Comment by tucnak
> Which means another thread can observe an interface value having a vtable from one object but data from another, and can then execute a method from one object on data from another object, potentially re-interpreting fields as values of other types.
If this were the case, then surely someone could construct a program with goroutines, loops and a handful of interface variables—that would predictably fail, right? I wouldn't know how to make one. Could you, or ChatGPT for that matter, make one for demo's sake?
I am also curious, I keep reading from this thread folks talking that this is possible, but I can't see to find anything searching in Google/DDG.
There is this document from Golang devs itself[1], that says:
> Reads of memory locations larger than a single machine word are encouraged but not required to meet the same semantics as word-sized memory locations, observing a single allowed write w. For performance reasons, implementations may instead treat larger operations as a set of individual machine-word-sized operations in an unspecified order. This means that races on multiword data structures can lead to inconsistent values not corresponding to a single write. When the values depend on the consistency of internal (pointer, length) or (pointer, type) pairs, as can be the case for interface values, maps, slices, and strings in most Go implementations, such races can in turn lead to arbitrary memory corruption.

--- PROVIDED RECORDS ---
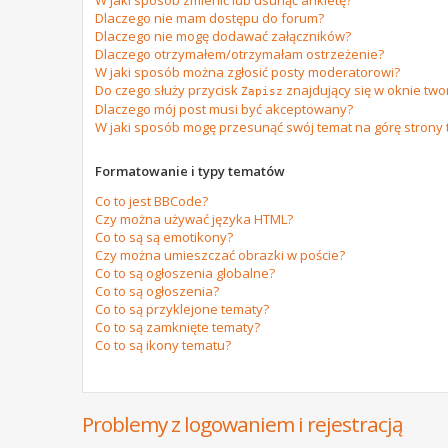
W jaki sposób zmienić lub usunąć ankietę?
Dlaczego nie mam dostępu do forum?
Dlaczego nie mogę dodawać załączników?
Dlaczego otrzymałem/otrzymałam ostrzeżenie?
W jaki sposób można zgłosić posty moderatorowi?
Do czego służy przycisk
znajdujący się w oknie tw
Zapisz
Dlaczego mój post musi być akceptowany?
W jaki sposób mogę przesunąć swój temat na górę strony
Formatowanie i typy tematów
Co to jest BBCode?
Czy można używać języka HTML?
Co to są są emotikony?
Czy można umieszczać obrazki w poście?
Co to są ogłoszenia globalne?
Co to są ogłoszenia?
Co to są przyklejone tematy?
Co to są zamknięte tematy?
Co to są ikony tematu?
Problemy z logowaniem i rejestracją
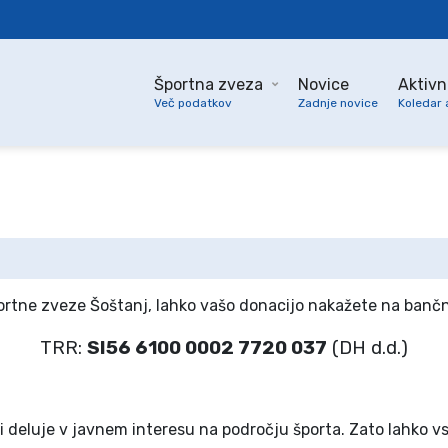
Športna zveza
Novice
Aktivn
Več podatkov
Zadnje novice
Koledar 
portne zveze Šoštanj, lahko vašo donacijo nakažete na bančn
TRR:
SI56 6100 0002 7720 037
(DH d.d.)
ki deluje v javnem interesu na področju športa. Zato lahko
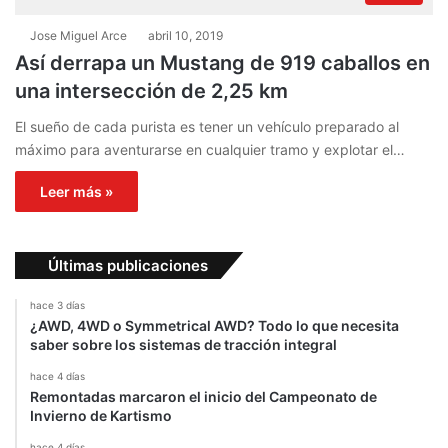
Jose Miguel Arce
abril 10, 2019
Así derrapa un Mustang de 919 caballos en
una intersección de 2,25 km
El sueño de cada purista es tener un vehículo preparado al
máximo para aventurarse en cualquier tramo y explotar el…
Leer más »
Últimas publicaciones
hace 3 días
¿AWD, 4WD o Symmetrical AWD? Todo lo que necesita
saber sobre los sistemas de tracción integral
hace 4 días
Remontadas marcaron el inicio del Campeonato de
Invierno de Kartismo
hace 4 días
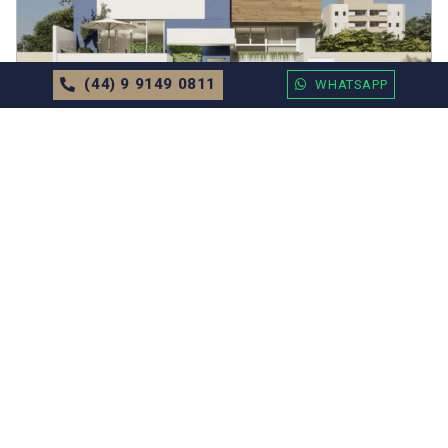
(44) 9 9149 0811
WHATSAPP
APARTAMENTO
EM
BALNEÁRIO CAMBORIÚ
Residencial Caminhos do Mar Valor
Sob Consulta
71.52m²
2 Dormitórios
1 Vagas
MAIS DETALHES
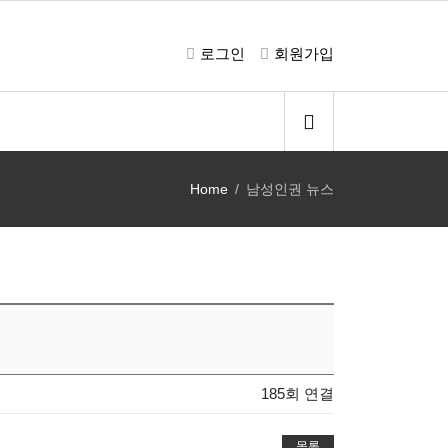
로그인
회원가입
Home
남성인권 뉴스
185회 연결
목록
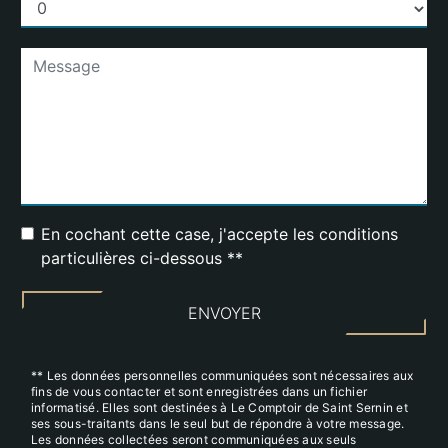
En cochant cette case, j'accepte les conditions
particulières ci-dessous **
ENVOYER
** Les données personnelles communiquées sont nécessaires aux
fins de vous contacter et sont enregistrées dans un fichier
informatisé. Elles sont destinées à Le Comptoir de Saint Sernin et
ses sous-traitants dans le seul but de répondre à votre message.
Les données collectées seront communiquées aux seuls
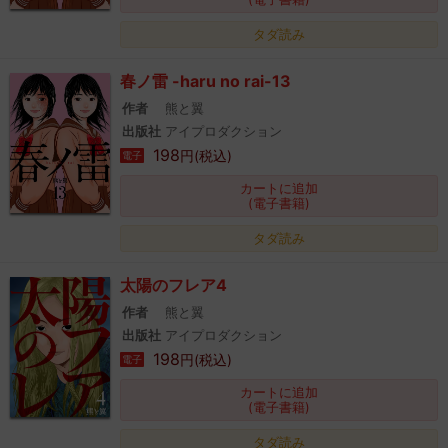
タダ読み
春ノ雷 -haru no rai-13
作者
熊と翼
出版社
アイプロダクション
198
円(税込)
電子
カートに追加
(電子書籍)
タダ読み
太陽のフレア4
作者
熊と翼
出版社
アイプロダクション
198
円(税込)
電子
カートに追加
(電子書籍)
タダ読み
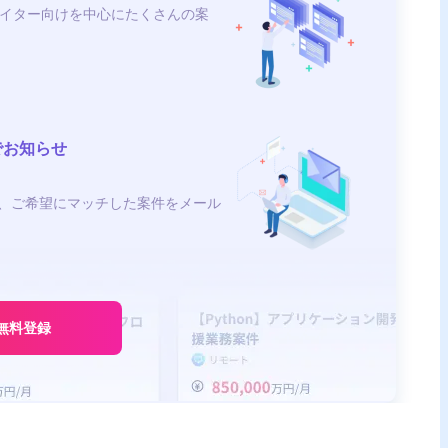
イター向けを中心にたくさんの案
でお知らせ
、ご希望にマッチした案件をメール
無料登録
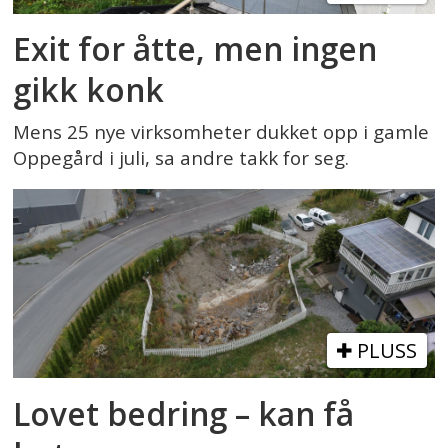
Exit for åtte, men ingen
gikk konk
Mens 25 nye virksomheter dukket opp i gamle
Oppegård i juli, sa andre takk for seg.
PLUSS
Lovet bedring – kan få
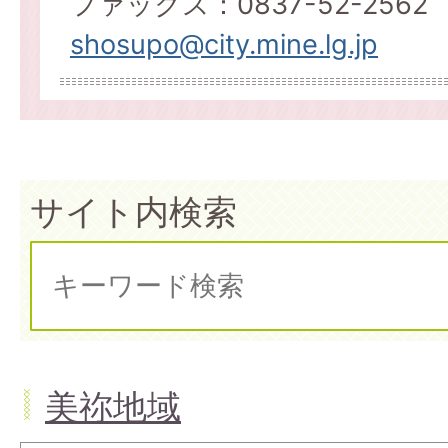
ファックス：0837-52-2562
shosupo@city.mine.lg.jp
サイト内検索
美祢地域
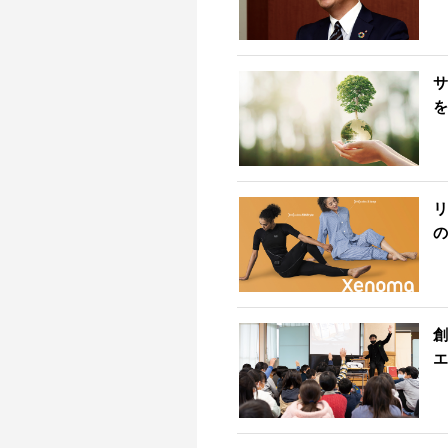
サ
を
リ
の
創
エ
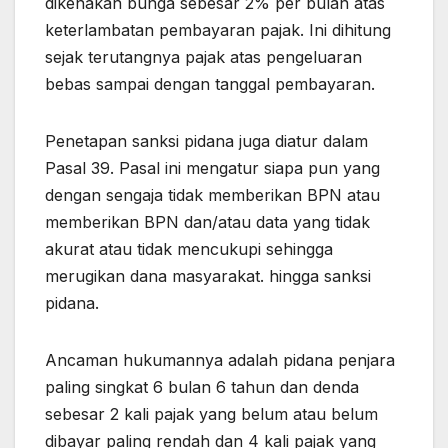
dikenakan bunga sebesar 2% per bulan atas
keterlambatan pembayaran pajak. Ini dihitung
sejak terutangnya pajak atas pengeluaran
bebas sampai dengan tanggal pembayaran.
Penetapan sanksi pidana juga diatur dalam
Pasal 39. Pasal ini mengatur siapa pun yang
dengan sengaja tidak memberikan BPN atau
memberikan BPN dan/atau data yang tidak
akurat atau tidak mencukupi sehingga
merugikan dana masyarakat. hingga sanksi
pidana.
Ancaman hukumannya adalah pidana penjara
paling singkat 6 bulan 6 tahun dan denda
sebesar 2 kali pajak yang belum atau belum
dibayar paling rendah dan 4 kali pajak yang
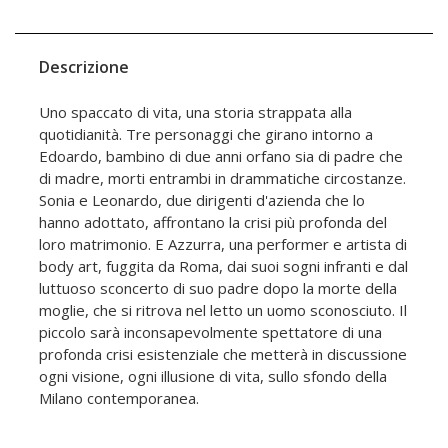
Descrizione
Uno spaccato di vita, una storia strappata alla
quotidianità. Tre personaggi che girano intorno a
Edoardo, bambino di due anni orfano sia di padre che
di madre, morti entrambi in drammatiche circostanze.
Sonia e Leonardo, due dirigenti d'azienda che lo
hanno adottato, affrontano la crisi più profonda del
loro matrimonio. E Azzurra, una performer e artista di
body art, fuggita da Roma, dai suoi sogni infranti e dal
luttuoso sconcerto di suo padre dopo la morte della
moglie, che si ritrova nel letto un uomo sconosciuto. Il
piccolo sarà inconsapevolmente spettatore di una
profonda crisi esistenziale che metterà in discussione
ogni visione, ogni illusione di vita, sullo sfondo della
Milano contemporanea.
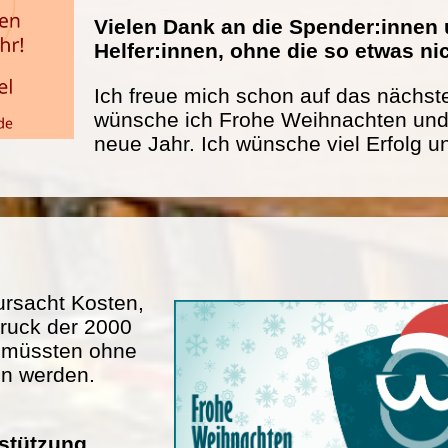
Vielen Dank an die Spender:innen 
Helfer:innen, ohne die so etwas n
Ich freue mich schon auf das nächste
wünsche ich Frohe Weihnachten und 
neue Jahr. Ich wünsche viel Erfolg u
rsacht Kosten,
ruck der 2000
n müssten ohne
en werden.
rstützung.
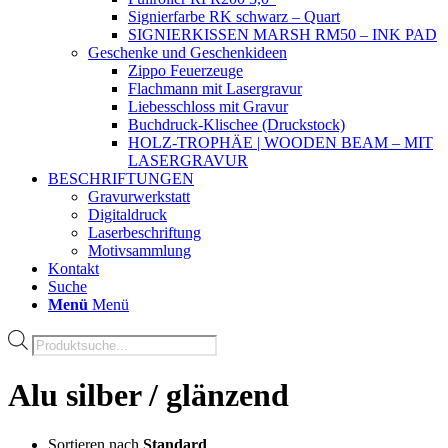
Signierfarbe RK schwarz – Quart
SIGNIERKISSEN MARSH RM50 – INK PAD
Geschenke und Geschenkideen
Zippo Feuerzeuge
Flachmann mit Lasergravur
Liebesschloss mit Gravur
Buchdruck-Klischee (Druckstock)
HOLZ-TROPHÄE | WOODEN BEAM – MIT
LASERGRAVUR
BESCHRIFTUNGEN
Gravurwerkstatt
Digitaldruck
Laserbeschriftung
Motivsammlung
Kontakt
Suche
Menü
Menü
Products
search
Alu silber / glänzend
Sortieren nach
Standard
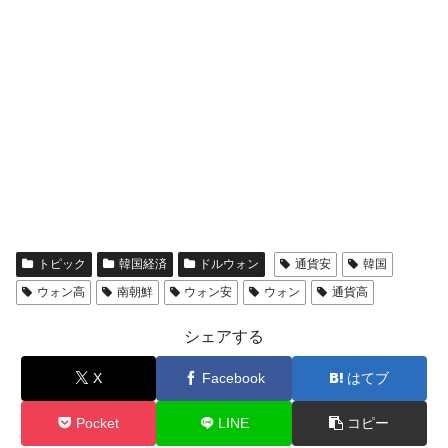
トピック
韓国経済
ドルウォン
通貨安
韓国
ウォン高
南朝鮮
ウォン安
ウォン
通貨高
シェアする
X
Facebook
はてブ
Pocket
LINE
コピー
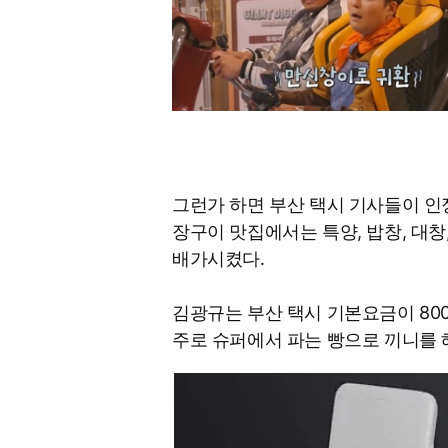
그런가 하면 부산 택시 기사들이 인
장구이 맛집에서는 특양, 밥창, 대
배가시켰다.
김광규는 부산 택시 기본요금이 80
주로 슈퍼에서 파는 빵으로 끼니를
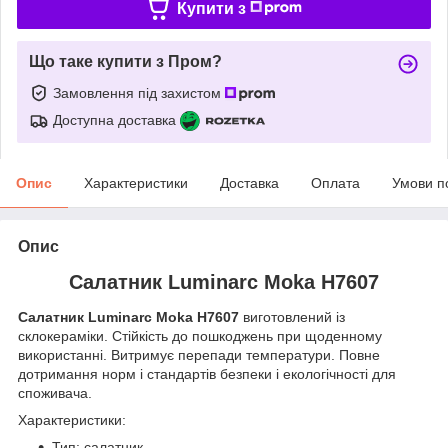
Купити з
Що таке купити з Пром?
Замовлення під захистом
Доступна доставка
Опис
Характеристики
Доставка
Оплата
Умови п
Опис
Салатник Luminarc Moka H7607
Салатник Luminarc Moka H7607
виготовлений із
склокераміки. Стійкість до пошкоджень при щоденному
використанні. Витримує перепади температури. Повне
дотримання норм і стандартів безпеки і екологічності для
споживача.
Характеристики:
Тип: салатник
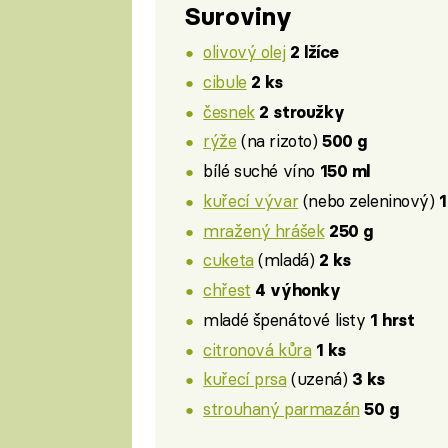
Suroviny
olivový olej
2 lžíce
cibule
2 ks
česnek
2 stroužky
rýže
(na rizoto)
500 g
bílé suché víno
150 ml
kuřecí vývar
(nebo zeleninový)
1
mražený hrášek
250 g
cuketa
(mladá)
2 ks
chřest
4 výhonky
mladé špenátové listy
1 hrst
citronová kůra
1 ks
kuřecí prsa
(uzená)
3 ks
strouhaný parmazán
50 g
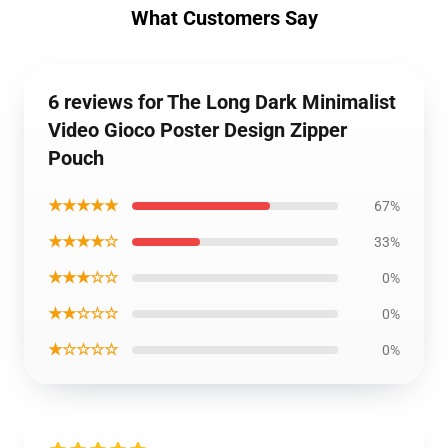
What Customers Say
6 reviews for The Long Dark Minimalist
Video Gioco Poster Design Zipper
Pouch
★★★★★
67%
★★★★☆
33%
★★★☆☆
0%
★★☆☆☆
0%
★☆☆☆☆
0%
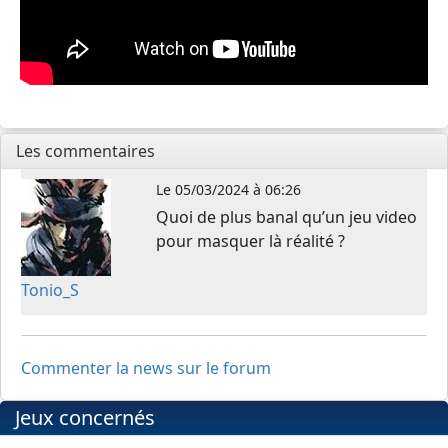
Les commentaires
Le
05/03/2024 à 06:26
Quoi de plus banal qu’un jeu video
pour masquer là réalité ?
Tonio_S
Commenter la news sur le forum
Jeux concernés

--- ABOUT THIS TASK ---
Please carry on the comment thread about Go data races from the point where it stops. The rows have no connection to the comment thread about Go data races.

--- REPLY ---
Fair, this matches what everyone is saying in this thread. But I am still curious to see this in practice.
[1]: https://go.dev/ref/mem
Edit: I found this example from Dave Cheney: https://dave.cheney.net/2014/06/27/ice-cream-makers-and-data.... I am curious if I can replicate this in e.g.: Java.
Edit 2: I can definitely replicate the same bug in Scala, so it is not like Go is unique for the example in that blog post.